▶ **Given data**
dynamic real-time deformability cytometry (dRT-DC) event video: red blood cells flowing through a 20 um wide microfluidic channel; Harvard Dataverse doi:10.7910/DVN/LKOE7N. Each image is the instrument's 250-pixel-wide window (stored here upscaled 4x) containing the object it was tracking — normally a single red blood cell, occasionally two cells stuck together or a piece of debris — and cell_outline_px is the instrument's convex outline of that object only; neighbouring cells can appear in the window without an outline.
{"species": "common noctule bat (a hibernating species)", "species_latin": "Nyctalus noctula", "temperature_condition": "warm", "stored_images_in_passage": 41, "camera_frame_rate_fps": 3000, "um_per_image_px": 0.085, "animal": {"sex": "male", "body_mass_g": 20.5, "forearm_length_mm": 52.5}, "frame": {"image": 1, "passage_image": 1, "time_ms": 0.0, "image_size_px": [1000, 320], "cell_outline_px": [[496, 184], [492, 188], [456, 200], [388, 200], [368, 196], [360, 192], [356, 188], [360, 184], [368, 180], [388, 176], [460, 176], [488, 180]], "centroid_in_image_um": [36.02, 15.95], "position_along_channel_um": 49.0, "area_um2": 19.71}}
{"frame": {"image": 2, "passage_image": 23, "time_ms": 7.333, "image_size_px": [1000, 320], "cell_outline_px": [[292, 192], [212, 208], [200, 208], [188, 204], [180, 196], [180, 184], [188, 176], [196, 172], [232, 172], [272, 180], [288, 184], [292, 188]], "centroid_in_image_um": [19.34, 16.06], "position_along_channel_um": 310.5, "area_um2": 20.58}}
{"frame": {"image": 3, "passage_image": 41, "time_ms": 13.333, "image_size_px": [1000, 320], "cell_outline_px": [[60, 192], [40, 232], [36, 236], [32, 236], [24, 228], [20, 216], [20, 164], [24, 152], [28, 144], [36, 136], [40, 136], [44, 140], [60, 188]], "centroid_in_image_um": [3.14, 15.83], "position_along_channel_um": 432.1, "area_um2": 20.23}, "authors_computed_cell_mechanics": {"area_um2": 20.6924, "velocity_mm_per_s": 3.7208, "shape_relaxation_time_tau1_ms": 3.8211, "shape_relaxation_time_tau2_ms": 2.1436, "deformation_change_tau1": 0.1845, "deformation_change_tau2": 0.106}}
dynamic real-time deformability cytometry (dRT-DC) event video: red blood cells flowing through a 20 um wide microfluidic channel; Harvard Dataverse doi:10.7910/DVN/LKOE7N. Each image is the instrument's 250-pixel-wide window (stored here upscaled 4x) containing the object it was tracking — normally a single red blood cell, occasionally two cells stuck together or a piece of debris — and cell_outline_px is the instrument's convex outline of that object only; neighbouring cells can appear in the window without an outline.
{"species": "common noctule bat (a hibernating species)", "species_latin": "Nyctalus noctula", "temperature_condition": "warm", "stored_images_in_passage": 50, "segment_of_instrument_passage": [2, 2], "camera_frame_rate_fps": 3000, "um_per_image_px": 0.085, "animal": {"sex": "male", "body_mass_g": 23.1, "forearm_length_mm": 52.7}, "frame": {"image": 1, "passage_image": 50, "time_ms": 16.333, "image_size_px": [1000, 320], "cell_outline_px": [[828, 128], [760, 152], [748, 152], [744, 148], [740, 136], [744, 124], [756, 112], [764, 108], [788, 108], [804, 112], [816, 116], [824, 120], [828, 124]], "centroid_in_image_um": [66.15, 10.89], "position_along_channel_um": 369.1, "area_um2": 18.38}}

▶ **Job**
Give back all the records exactly as they stand.

▶ **Problem solution**
dynamic real-time deformability cytometry (dRT-DC) event video: red blood cells flowing through a 20 um wide microfluidic channel; Harvard Dataverse doi:10.7910/DVN/LKOE7N. Each image is the instrument's 250-pixel-wide window (stored here upscaled 4x) containing the object it was tracking — normally a single red blood cell, occasionally two cells stuck together or a piece of debris — and cell_outline_px is the instrument's convex outline of that object only; neighbouring cells can appear in the window without an outline.
{"species": "common noctule bat (a hibernating species)", "species_latin": "Nyctalus noctula", "temperature_condition": "warm", "stored_images_in_passage": 41, "camera_frame_rate_fps": 3000, "um_per_image_px": 0.085, "animal": {"sex": "male", "body_mass_g": 20.5, "forearm_length_mm": 52.5}, "frame": {"image": 1, "passage_image": 1, "time_ms": 0.0, "image_size_px": [1000, 320], "cell_outline_px": [[496, 184], [492, 188], [456, 200], [388, 200], [368, 196], [360, 192], [356, 188], [360, 184], [368, 180], [388, 176], [460, 176], [488, 180]], "centroid_in_image_um": [36.02, 15.95], "position_along_channel_um": 49.0, "area_um2": 19.71}}
{"frame": {"image": 2, "passage_image": 23, "time_ms": 7.333, "image_size_px": [1000, 320], "cell_outline_px": [[292, 192], [212, 208], [200, 208], [188, 204], [180, 196], [180, 184], [188, 176], [196, 172], [232, 172], [272, 180], [288, 184], [292, 188]], "centroid_in_image_um": [19.34, 16.06], "position_along_channel_um": 310.5, "area_um2": 20.58}}
{"frame": {"image": 3, "passage_image": 41, "time_ms": 13.333, "image_size_px": [1000, 320], "cell_outline_px": [[60, 192], [40, 232], [36, 236], [32, 236], [24, 228], [20, 216], [20, 164], [24, 152], [28, 144], [36, 136], [40, 136], [44, 140], [60, 188]], "centroid_in_image_um": [3.14, 15.83], "position_along_channel_um": 432.1, "area_um2": 20.23}, "authors_computed_cell_mechanics": {"area_um2": 20.6924, "velocity_mm_per_s": 3.7208, "shape_relaxation_time_tau1_ms": 3.8211, "shape_relaxation_time_tau2_ms": 2.1436, "deformation_change_tau1": 0.1845, "deformation_change_tau2": 0.106}}
dynamic real-time deformability cytometry (dRT-DC) event video: red blood cells flowing through a 20 um wide microfluidic channel; Harvard Dataverse doi:10.7910/DVN/LKOE7N. Each image is the instrument's 250-pixel-wide window (stored here upscaled 4x) containing the object it was tracking — normally a single red blood cell, occasionally two cells stuck together or a piece of debris — and cell_outline_px is the instrument's convex outline of that object only; neighbouring cells can appear in the window without an outline.
{"species": "common noctule bat (a hibernating species)", "species_latin": "Nyctalus noctula", "temperature_condition": "warm", "stored_images_in_passage": 50, "segment_of_instrument_passage": [2, 2], "camera_frame_rate_fps": 3000, "um_per_image_px": 0.085, "animal": {"sex": "male", "body_mass_g": 23.1, "forearm_length_mm": 52.7}, "frame": {"image": 1, "passage_image": 50, "time_ms": 16.333, "image_size_px": [1000, 320], "cell_outline_px": [[828, 128], [760, 152], [748, 152], [744, 148], [740, 136], [744, 124], [756, 112], [764, 108], [788, 108], [804, 112], [816, 116], [824, 120], [828, 124]], "centroid_in_image_um": [66.15, 10.89], "position_along_channel_um": 369.1, "area_um2": 18.38}}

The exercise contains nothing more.